**WORK REQUEST**
Copy the rows word for word, from the line with "ез наш поиск" up to and including the last line of the rows. Leave the pictures out of your answer.

**INFORMATION SUPPLIED**
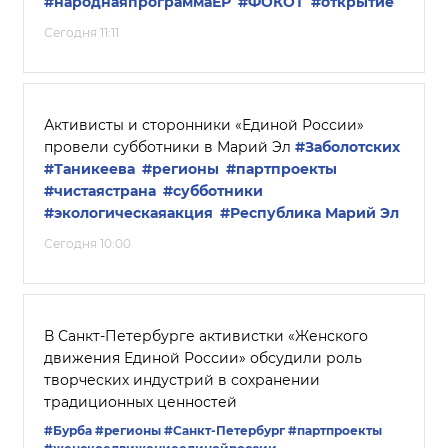
#народнаяпрограммаЕР
#ФОКОТ
#открытие
Сегодня 11:11
Активисты и сторонники «Единой России»
провели субботники в Марий Эл
#Заболотских
#Таникеева
#регионы
#партпроекты
#чистаястрана
#субботники
#экологическаяакция
#Республика Марий Эл
Сегодня 10:00
В Санкт-Петербурге активистки «Женского
движения Единой России» обсудили роль
творческих индустрий в сохранении
традиционных ценностей
#Бурба
#регионы
#Санкт-Петербург
#партпроекты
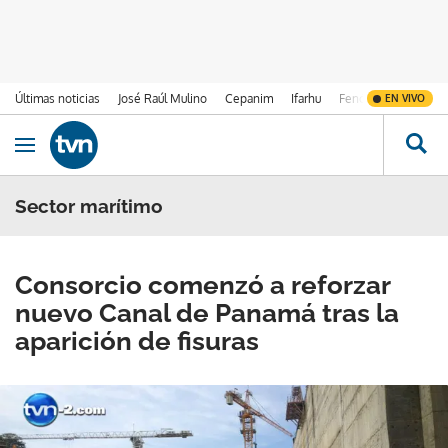
Últimas noticias
José Raúl Mulino
Cepanim
Ifarhu
Fenómeno de El Ni
EN VIVO
Ir al contenido
Obrir navegació
Sector marítimo
Consorcio comenzó a reforzar
nuevo Canal de Panamá tras la
aparición de fisuras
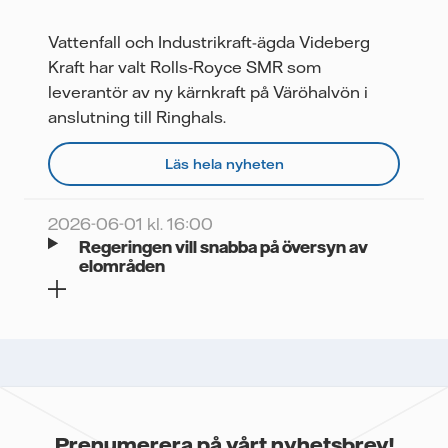
Vattenfall och Industrikraft-ägda Videberg
Kraft har valt Rolls‑Royce SMR som
leverantör av ny kärnkraft på Väröhalvön i
anslutning till Ringhals.
Läs hela nyheten
2026-06-01 kl. 16:00
Regeringen vill snabba på översyn av
elområden
Prenumerera på vårt nyhetsbrev!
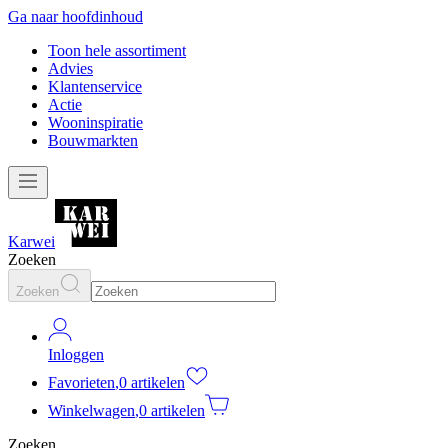
Ga naar hoofdinhoud
Toon hele assortiment
Advies
Klantenservice
Actie
Wooninspiratie
Bouwmarkten
Karwei
Zoeken
Zoeken
Inloggen
Favorieten
,
0 artikelen
Winkelwagen
,
0 artikelen
Zoeken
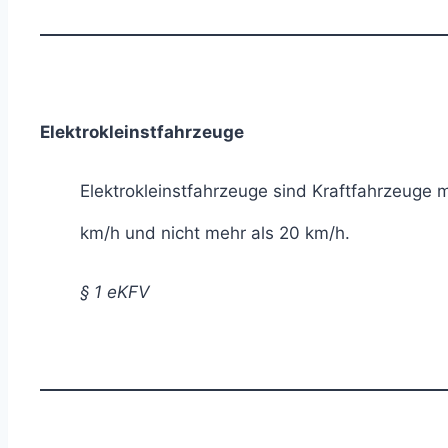
Elektrokleinstfahrzeuge
Elektrokleinstfahrzeuge sind Kraftfahrzeuge 
km/h und nicht mehr als 20 km/h.
§ 1 eKFV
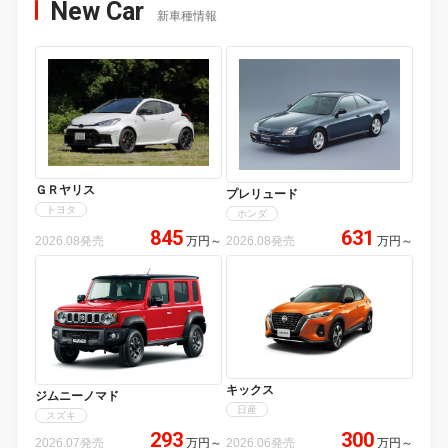
New Car
新車種情報
ＧＲヤリス
プレリュード
トヨタ
ホンダ
845
631
2026.08発売
万円
～
2026.08発売
万円
～
キックス
ジムニーノマド
日産
スズキ
293
300
2026.07発売
万円
～
2026.06発売
万円
～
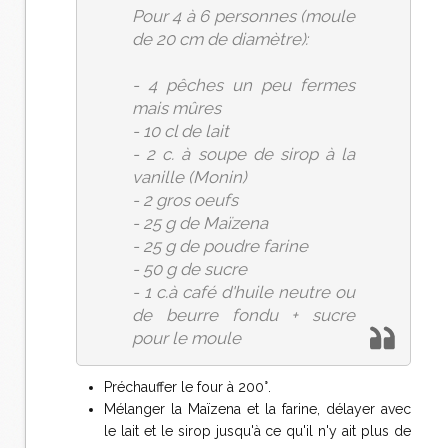
Pour 4 à 6 personnes (moule
de 20 cm de diamètre):
- 4 pêches un peu fermes
mais mûres
- 10 cl de lait
- 2 c. à soupe de sirop à la
vanille (Monin)
- 2 gros oeufs
- 25 g de Maïzena
- 25 g de poudre farine
- 50 g de sucre
- 1 c.à café d'huile neutre ou
de beurre fondu + sucre
pour le moule
Préchauffer le four à 200°.
Mélanger la Maïzena et la farine, délayer avec
le lait et le sirop jusqu'à ce qu'il n'y ait plus de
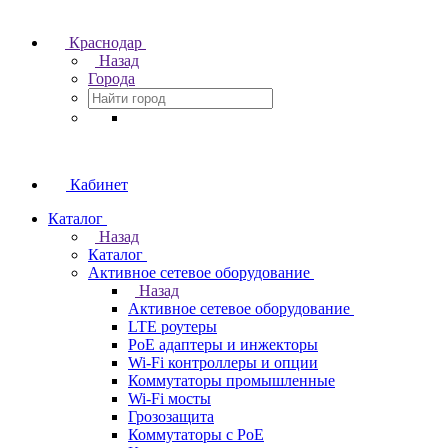
Краснодар
Назад
Города
Кабинет
Каталог
Назад
Каталог
Активное сетевое оборудование
Назад
Активное сетевое оборудование
LTE роутеры
PoE адаптеры и инжекторы
Wi-Fi контроллеры и опции
Коммутаторы промышленные
Wi-Fi мосты
Грозозащита
Коммутаторы c PoE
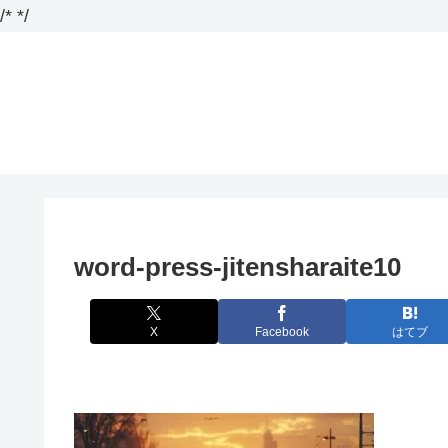
/*
*/
word-press-jitensharaite10
X
Facebook
はてブ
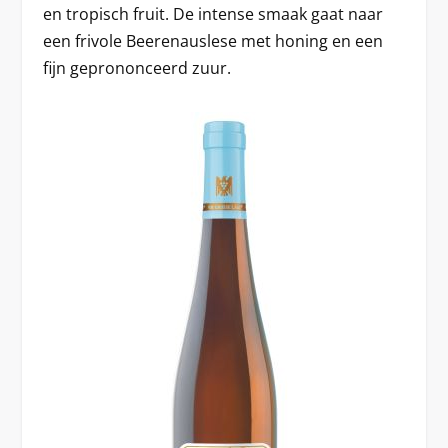
en tropisch fruit. De intense smaak gaat naar
een frivole Beerenauslese met honing en een
fijn geprononceerd zuur.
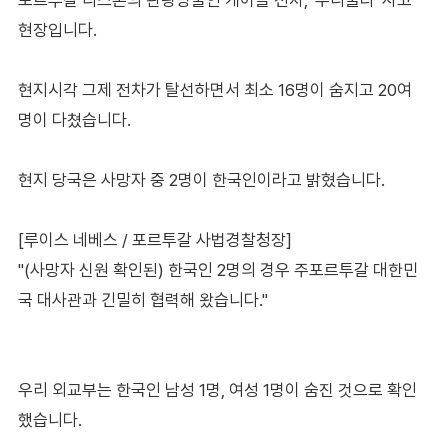
현장입니다.
현지시각 그제 전차가 탈선하면서 최소 16명이 숨지고 20여
명이 다쳤습니다.
현지 당국은 사망자 중 2명이 한국인이라고 밝혔습니다.
[루이스 네베스 / 포르투갈 사법경찰청장]
"(사망자 신원 확인된) 한국인 2명의 경우 주포르투갈 대한민
국 대사관과 긴밀히 협력해 왔습니다."
우리 외교부는 한국인 남성 1명, 여성 1명이 숨진 것으로 확인
했습니다.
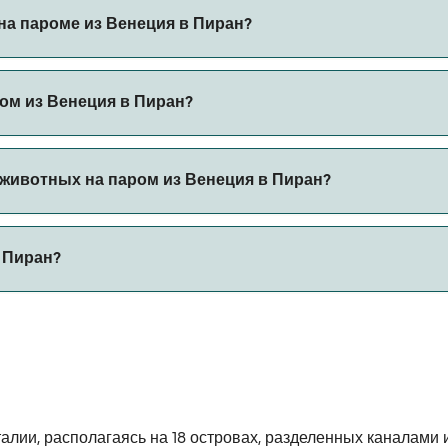
ез наш поиск сделок и посетите нашу страницу предложени
на пароме из Венеция в Пиран?
пароме из Венеция в Пиран с
ом из Венеция в Пиран?
ны на паромах из Венеция в Пиран.
животных на паром из Венеция в Пиран?
льзя брать на паромы между Венеция и Пиран.
 Пиран?
т 76 морских миль.
алии, располагаясь на 18 островах, разделенных каналам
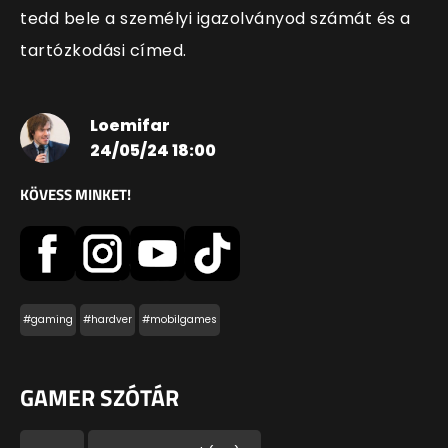
tedd bele a személyi igazolványod számát és a
tartózkodási címed.
Loemifar
24/05/24 18:00
KÖVESS MINKET!
#gaming
#hardver
#mobilgames
GAMER SZÓTÁR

**WRITTEN SOLUTION**
ез наш поиск сделок и посетите нашу страницу предложени
на пароме из Венеция в Пиран?
пароме из Венеция в Пиран с
ом из Венеция в Пиран?
ны на паромах из Венеция в Пиран.
животных на паром из Венеция в Пиран?
льзя брать на паромы между Венеция и Пиран.
 Пиран?
т 76 морских миль.
алии, располагаясь на 18 островах, разделенных каналам
tedd bele a személyi igazolványod számát és a
tartózkodási címed.
Loemifar
24/05/24 18:00
KÖVESS MINKET!
#gaming
#hardver
#mobilgames
GAMER SZÓTÁR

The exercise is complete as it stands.